In [1]:
import time
import findspark
findspark.init('D:/Software/Study/Spark/spark-3.1.3-bin-hadoop3.2')
from pyspark.sql import SparkSession
from pyspark import StorageLevel
import geopandas as gpd
import pandas as pd
from pyspark.sql.types import StructType
from pyspark.sql.types import StructField
from pyspark.sql.types import StringType
from shapely.geometry import Point

from sedona.register import SedonaRegistrator
from sedona.core.SpatialRDD import SpatialRDD
from sedona.core.SpatialRDD import PointRDD
from sedona.core.SpatialRDD import CircleRDD
from sedona.core.enums import FileDataSplitter
from sedona.core.spatialOperator import JoinQuery
from sedona.core.spatialOperator import JoinQueryRaw
from sedona.core.spatialOperator import RangeQuery
from sedona.core.spatialOperator import RangeQueryRaw
from sedona.core.formatMapper.shapefileParser import ShapefileReader
from sedona.sql.types import GeometryType
from sedona.core.enums import GridType
from sedona.core.enums import IndexType
from sedona.core.geom.envelope import Envelope
from sedona.utils import SedonaKryoRegistrator, KryoSerializer

In [2]:
# Use KryoSerializer.getName and SedonaKryoRegistrator.getName class properties to reduce memory impact.

******

**Stated problem a:**
Answer these questions about the Spark notebook code:
(i) What path is passed to findspark.init?
(ii) From which module is Point imported?
(iii) Which two class properties does the comment in cell [2] recommend using to reduce memory impact?
The rows below are unrelated to the Spark notebook code.

******

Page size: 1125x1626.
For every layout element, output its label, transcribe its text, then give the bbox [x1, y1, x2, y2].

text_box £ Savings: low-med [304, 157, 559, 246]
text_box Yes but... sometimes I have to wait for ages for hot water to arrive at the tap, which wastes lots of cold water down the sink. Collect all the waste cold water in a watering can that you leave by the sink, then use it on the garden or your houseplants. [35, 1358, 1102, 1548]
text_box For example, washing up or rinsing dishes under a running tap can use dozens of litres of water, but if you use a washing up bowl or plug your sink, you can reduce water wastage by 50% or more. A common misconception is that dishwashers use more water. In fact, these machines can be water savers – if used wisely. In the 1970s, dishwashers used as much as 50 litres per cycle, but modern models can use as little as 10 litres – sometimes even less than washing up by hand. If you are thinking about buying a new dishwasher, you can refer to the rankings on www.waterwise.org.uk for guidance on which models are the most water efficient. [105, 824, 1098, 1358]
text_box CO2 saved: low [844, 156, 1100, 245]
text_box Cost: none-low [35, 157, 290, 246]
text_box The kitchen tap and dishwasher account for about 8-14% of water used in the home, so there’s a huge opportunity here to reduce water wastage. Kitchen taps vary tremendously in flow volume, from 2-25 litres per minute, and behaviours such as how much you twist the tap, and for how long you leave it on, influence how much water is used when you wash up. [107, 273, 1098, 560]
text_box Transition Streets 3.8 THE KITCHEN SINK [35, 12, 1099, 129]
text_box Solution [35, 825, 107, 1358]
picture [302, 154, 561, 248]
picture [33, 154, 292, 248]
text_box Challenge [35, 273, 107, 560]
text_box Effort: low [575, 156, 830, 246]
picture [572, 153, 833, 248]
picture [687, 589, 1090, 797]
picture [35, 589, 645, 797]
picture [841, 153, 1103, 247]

******

**Stated problem b:** Quote the rows verbatim, from the first row through the line containing "For every layout", inclusive.

**Answer a:**
(i) D:/Software/Study/Spark/spark-3.1.3-bin-hadoop3.2
(ii) shapely.geometry
(iii) KryoSerializer.getName and SedonaKryoRegistrator.getName

**Answer b:**
Page size: 1125x1626.
For every layout element, output its label, transcribe its text, then give the bbox [x1, y1, x2, y2].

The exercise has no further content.